Telegraph.co.uk, 10 Sept 2012: 'Big Brother system puts motorist privacy aside'
“Border surveillance cameras that have been in operation along the Dutch borders since a month have been controversial. @migoBoras is meant to catch criminals off guard, but there are fears that innocent motorists will become victims of the Big Brother system.
The camera system has taken a big bite out of the privacy of motorists along the Dutch border. @migoBoras can have any suspicious car pulled over by the marechaussee, without the need for any form of suspicion. @migoBoras (Border Observation, Registration and Analysis System) is intended to catch criminals at the Dutch border faster, but there is a danger that it is the innocent road user who will suffer. The Piratenpartij fears that criminals will quickly discover the loopholes, while unsuspecting motorists will be picked off the road without any suspicion.

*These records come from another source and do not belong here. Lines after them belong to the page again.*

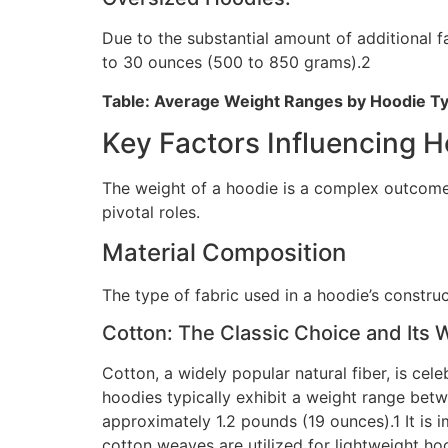
Due to the substantial amount of additional fa
to 30 ounces (500 to 850 grams).2
Table: Average Weight Ranges by Hoodie T
Key Factors Influencing 
The weight of a hoodie is a complex outcome o
pivotal roles.
Material Composition
The type of fabric used in a hoodie’s construc
Cotton: The Classic Choice and Its 
Cotton, a widely popular natural fiber, is cele
hoodies typically exhibit a weight range bet
approximately 1.2 pounds (19 ounces).1 It is i
cotton weaves are utilized for lightweight h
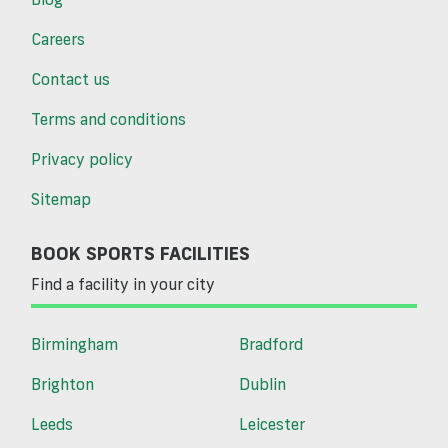
Careers
Contact us
Terms and conditions
Privacy policy
Sitemap
BOOK SPORTS FACILITIES
Find a facility in your city
Birmingham
Bradford
Brighton
Dublin
Leeds
Leicester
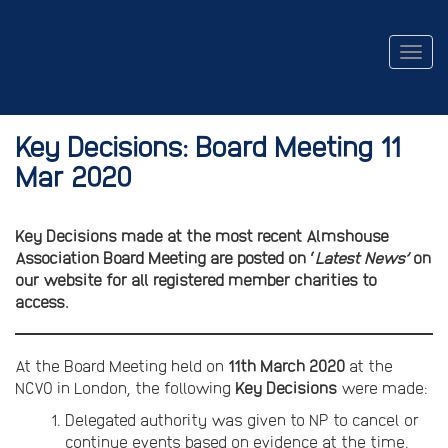
Togg
navig
Key Decisions: Board Meeting 11
Mar 2020
Key Decisions made at the most recent Almshouse
Association Board Meeting are posted on ‘
Latest News’
on
our website for all registered member charities to
access.
At the Board Meeting held on
11th March 2020
at the
NCVO in London, the following
Key Decisions
were made:
Delegated authority was given to NP to cancel or
continue events based on evidence at the time.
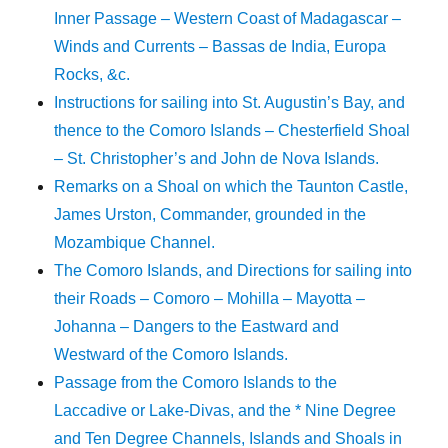
Inner Passage – Western Coast of Madagascar –
Winds and Currents – Bassas de India, Europa
Rocks, &c.
Instructions for sailing into St. Augustin’s Bay, and
thence to the Comoro Islands – Chesterfield Shoal
– St. Christopher’s and John de Nova Islands.
Remarks on a Shoal on which the Taunton Castle,
James Urston, Commander, grounded in the
Mozambique Channel.
The Comoro Islands, and Directions for sailing into
their Roads – Comoro – Mohilla – Mayotta –
Johanna – Dangers to the Eastward and
Westward of the Comoro Islands.
Passage from the Comoro Islands to the
Laccadive or Lake-Divas, and the * Nine Degree
and Ten Degree Channels, Islands and Shoals in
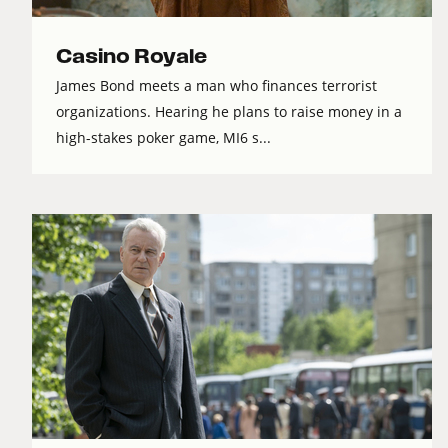
Casino Royale
James Bond meets a man who finances terrorist
organizations. Hearing he plans to raise money in a
high-stakes poker game, MI6 s...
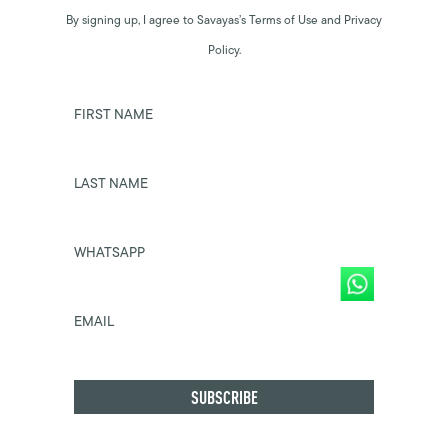
By signing up, I agree to Savayas’s Terms of Use and Privacy
Policy.
FIRST NAME
LAST NAME
WHATSAPP
EMAIL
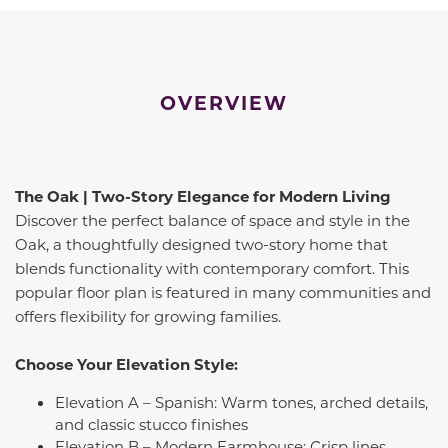
OVERVIEW
The Oak | Two-Story Elegance for Modern Living
Discover the perfect balance of space and style in the
Oak, a thoughtfully designed two-story home that
blends functionality with contemporary comfort. This
popular floor plan is featured in many communities and
offers flexibility for growing families.
Choose Your Elevation Style:
Elevation A – Spanish: Warm tones, arched details,
and classic stucco finishes
Elevation B – Modern Farmhouse: Crisp lines,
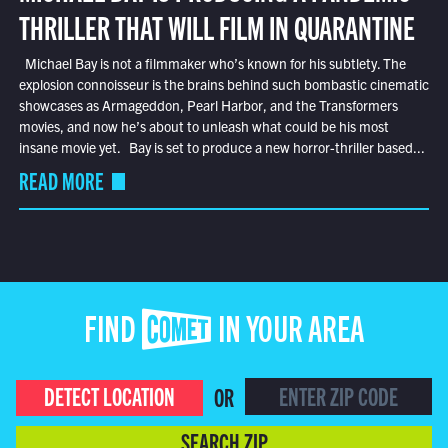
THRILLER THAT WILL FILM IN QUARANTINE
Michael Bay is not a filmmaker who’s known for his subtlety. The
explosion connoisseur is the brains behind such bombastic cinematic
showcases as Armageddon, Pearl Harbor, and the Transformers
movies, and now he’s about to unleash what could be his most
insane movie yet. Bay is set to produce a new horror-thriller based...
READ MORE
FIND COMET IN YOUR AREA
DETECT LOCATION
OR
SEARCH ZIP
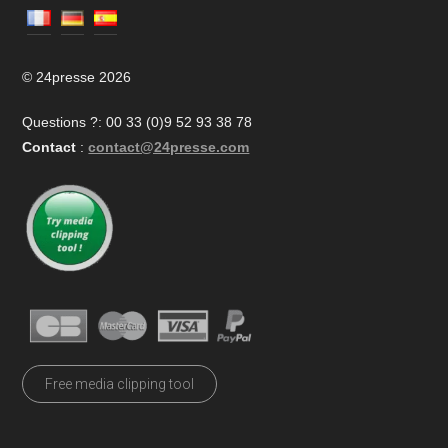
© 24presse 2026
Questions ?: 00 33 (0)9 52 93 38 78
Contact
:
contact@24presse.com
Free media clipping tool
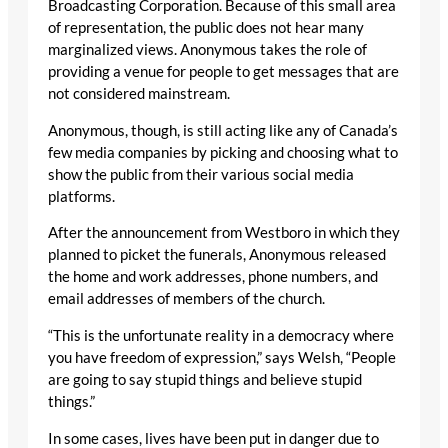
Broadcasting Corporation. Because of this small area
of representation, the public does not hear many
marginalized views. Anonymous takes the role of
providing a venue for people to get messages that are
not considered mainstream.
Anonymous, though, is still acting like any of Canada’s
few media companies by picking and choosing what to
show the public from their various social media
platforms.
After the announcement from Westboro in which they
planned to picket the funerals, Anonymous released
the home and work addresses, phone numbers, and
email addresses of members of the church.
“This is the unfortunate reality in a democracy where
you have freedom of expression,” says Welsh, “People
are going to say stupid things and believe stupid
things.”
In some cases, lives have been put in danger due to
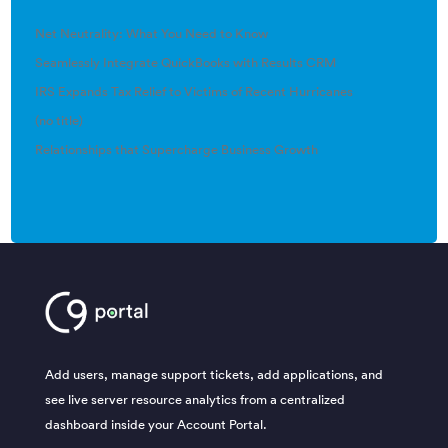
Net Neutrality: What You Need to Know
Seamlessly Integrate QuickBooks with Results CRM
IRS Expands Tax Relief to Victims of Recent Hurricanes
(no title)
Relationships that Supercharge Business Growth
Add users, manage support tickets, add applications, and
see live server resource analytics from a centralized
dashboard inside your Account Portal.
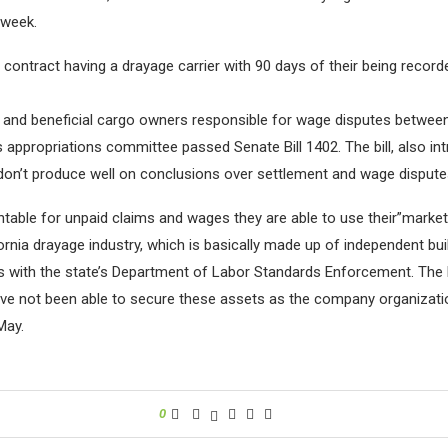
 week.
ir contract having a drayage carrier with 90 days of their being reco
rs and beneficial cargo owners responsible for wage disputes between 
 appropriations committee passed Senate Bill 1402. The bill, also in
 don’t produce well on conclusions over settlement and wage disputes
ntable for unpaid claims and wages they are able to use their”market
rnia drayage industry, which is basically made up of independent buil
laims with the state’s Department of Labor Standards Enforcement. 
 have not been able to secure these assets as the company organiza
May.
0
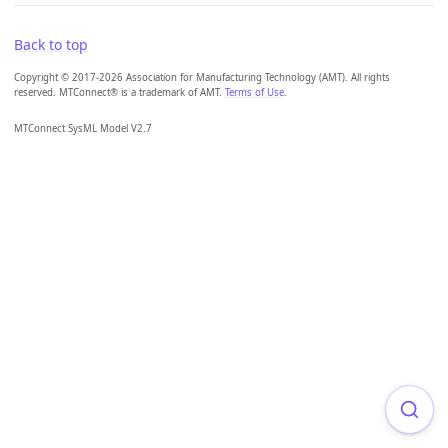
Back to top
Copyright © 2017-2026 Association for Manufacturing Technology (AMT). All rights
reserved. MTConnect® is a trademark of AMT.
Terms of Use
.
MTConnect SysML Model V2.7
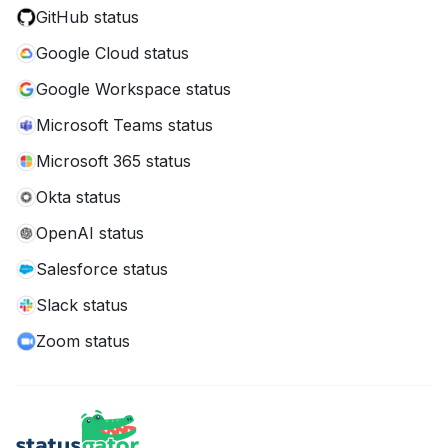
GitHub status
Google Cloud status
Google Workspace status
Microsoft Teams status
Microsoft 365 status
Okta status
OpenAI status
Salesforce status
Slack status
Zoom status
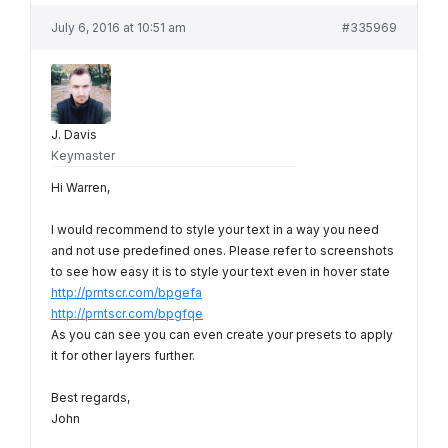
July 6, 2016 at 10:51 am
#335969
J. Davis
Keymaster
Hi Warren,
I would recommend to style your text in a way you need
and not use predefined ones. Please refer to screenshots
to see how easy it is to style your text even in hover state
http://prntscr.com/bpgefa
http://prntscr.com/bpgfqe
As you can see you can even create your presets to apply
it for other layers further.
Best regards,
John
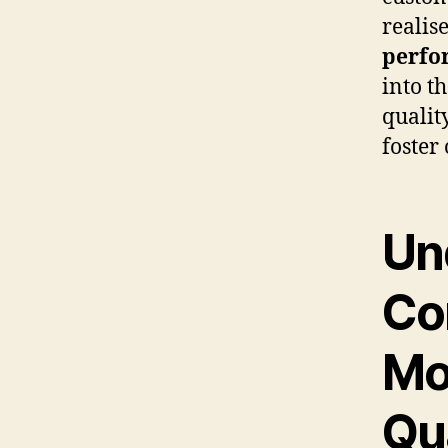
realis
perfo
into t
qualit
foster
Un
Co
Mo
Qu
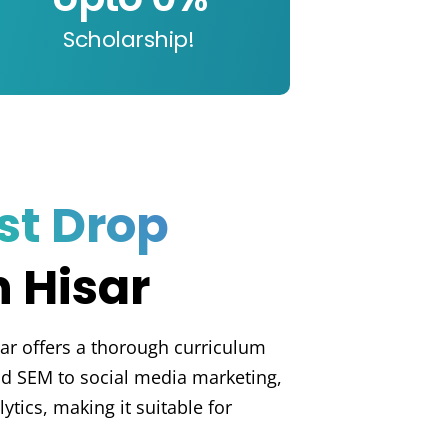
Scholarship!
st Drop
n Hisar
ar offers a thorough curriculum
d SEM to social media marketing,
tics, making it suitable for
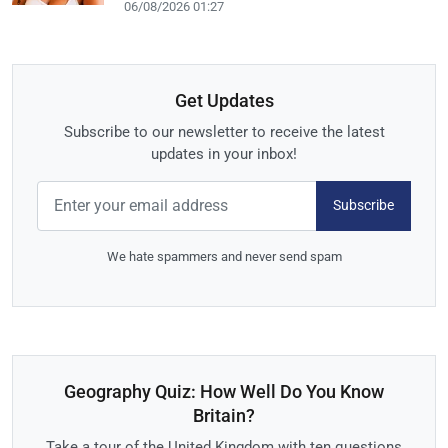
06/08/2026 01:27
Get Updates
Subscribe to our newsletter to receive the latest
updates in your inbox!
Subscribe
We hate spammers and never send spam
Geography Quiz: How Well Do You Know
Britain?
Take a tour of the United Kingdom with ten questions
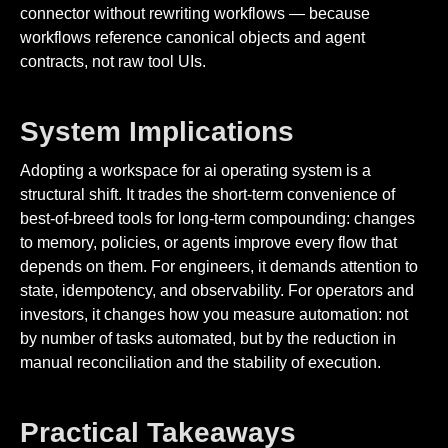
connector without rewriting workflows — because
workflows reference canonical objects and agent
contracts, not raw tool UIs.
System Implications
Adopting a workspace for ai operating system is a
structural shift. It trades the short-term convenience of
best-of-breed tools for long-term compounding: changes
to memory, policies, or agents improve every flow that
depends on them. For engineers, it demands attention to
state, idempotency, and observability. For operators and
investors, it changes how you measure automation: not
by number of tasks automated, but by the reduction in
manual reconciliation and the stability of execution.
Practical Takeaways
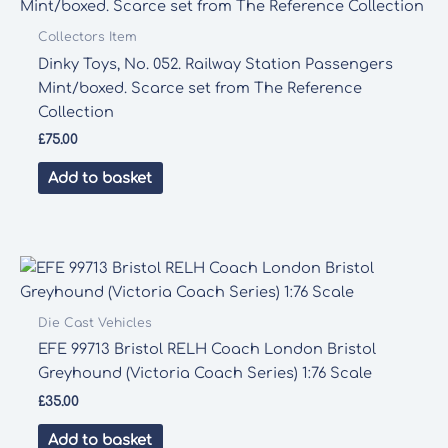
Collectors Item
Dinky Toys, No. 052. Railway Station Passengers
Mint/boxed. Scarce set from The Reference
Collection
£
75.00
Add to basket
Die Cast Vehicles
EFE 99713 Bristol RELH Coach London Bristol
Greyhound (Victoria Coach Series) 1:76 Scale
£
35.00
Add to basket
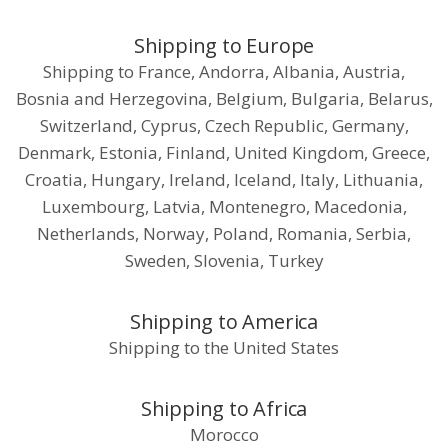
Shipping to Europe
Shipping to France, Andorra, Albania, Austria,
Bosnia and Herzegovina, Belgium, Bulgaria, Belarus,
Switzerland, Cyprus, Czech Republic, Germany,
Denmark, Estonia, Finland, United Kingdom, Greece,
Croatia, Hungary, Ireland, Iceland, Italy, Lithuania,
Luxembourg, Latvia, Montenegro, Macedonia,
Netherlands, Norway, Poland, Romania, Serbia,
Sweden, Slovenia, Turkey
Shipping to America
Shipping to the United States
Shipping to Africa
Morocco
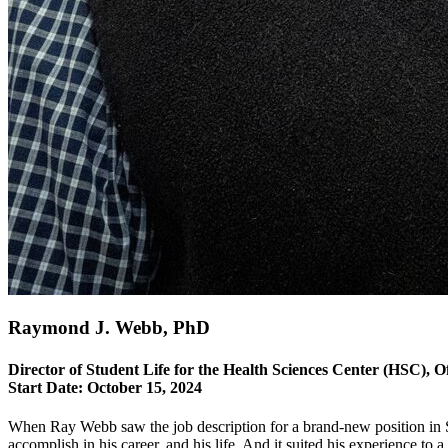
Raymond J. Webb, PhD
Director of Student Life for the Health Sciences Center (HSC), Off
Start Date:
October 15, 2024
When Ray Webb saw the job description for a brand-new position in S
accomplish in his career, and his life. And it suited his experience to a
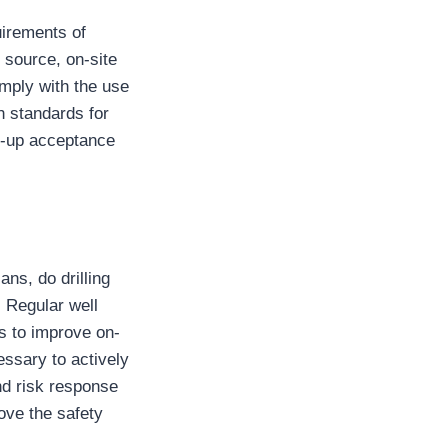
uirements of
source, on-site
omply with the use
gh standards for
rt-up acceptance
ns, do drilling
. Regular well
is to improve on-
ssary to actively
and risk response
ove the safety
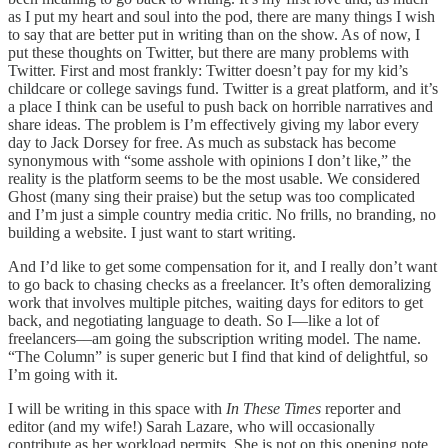
as I put my heart and soul into the pod, there are many things I wish
to say that are better put in writing than on the show. As of now, I
put these thoughts on Twitter, but there are many problems with
Twitter. First and most frankly: Twitter doesn’t pay for my kid’s
childcare or college savings fund. Twitter is a great platform, and it’s
a place I think can be useful to push back on horrible narratives and
share ideas. The problem is I’m effectively giving my labor every
day to Jack Dorsey for free. As much as substack has become
synonymous with “some asshole with opinions I don’t like,” the
reality is the platform seems to be the most usable. We considered
Ghost (many sing their praise) but the setup was too complicated
and I’m just a simple country media critic. No frills, no branding, no
building a website. I just want to start writing.
And I’d like to get some compensation for it, and I really don’t want
to go back to chasing checks as a freelancer. It’s often demoralizing
work that involves multiple pitches, waiting days for editors to get
back, and negotiating language to death. So I––like a lot of
freelancers––am going the subscription writing model. The name.
“The Column” is super generic but I find that kind of delightful, so
I’m going with it.
I will be writing in this space with
In These Times
reporter and
editor (and my wife!) Sarah Lazare, who will occasionally
contribute as her workload permits. She is not on this opening note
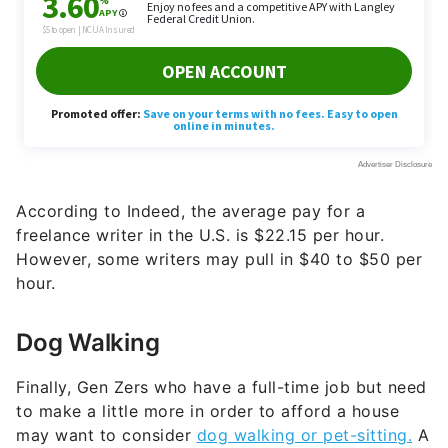
According to Indeed, the average pay for a
freelance writer in the U.S. is $22.15 per hour.
However, some writers may pull in $40 to $50 per
hour.
Dog Walking
Finally, Gen Zers who have a full-time job but need
to make a little more in order to afford a house
may want to consider
dog walking or pet-sitting.
A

The system recognises suspicious cars that want to drive into or out of the Netherlands at the border. Which car is suspicious is entered in advance into a data system. The camera 'sees' a similar car with a registration number from a pre-set country and then alerts. Motor cops can then stop and check the spotted car. It is not checked for the license plate as such, but for country of origin. @migoBoras, which is also used in the US and Britain, seems especially suitable for catching people who pay their fines or insurance late.
The system cost the Dutch government 20 million and must be manned day and night. However, data on its effectiveness is lacking. It is also not known how much time the marechaussee spends on automatically generated reports by @migoBoras. Figures on the number of criminals convicted, the number of crimes prevented and the number of false suspicions are not available.
That @migoBoras is controversial is obvious. The system (and the lack of legislation surrounding it) is under investigation by the European Commission, mainly at the behest of the German government. Its eastern neighbours are much more critical of the privacy violation. The Dutch government could be taken to court for violation of the right to privacy and violation of the Schengen Convention. Privacy First Foundation considers that. "The system still lacks a sufficient legal basis and is not necessary," Vincent Böhre informs. @migoBoras also threatens to soon be expanded to include four weeks of storage of everyone's travel movements through automatic number plate recognition.
Recently, the European Commission gave the green light to operationalise a slimmed-down version of the system. However, the European Court of Justice has not yet given the green light. However, it did approve the already existing Mobile Security Surveillance (MTV) of the Royal Netherlands Marechaussee (KMar) on Dutch border roads."
Source: Telegraph online (Interior), 10 September 2012. Salient detail: this article was offline for 24 hours following "complaints from a ministry" to Telegraph editors. On Tuesday afternoon, 11 September 2012, it was put online again by the Telegraph in slightly corrected, updated form. Also, all 335 comments under the (original) article were deleted; these comments are HERE yet to be read, however.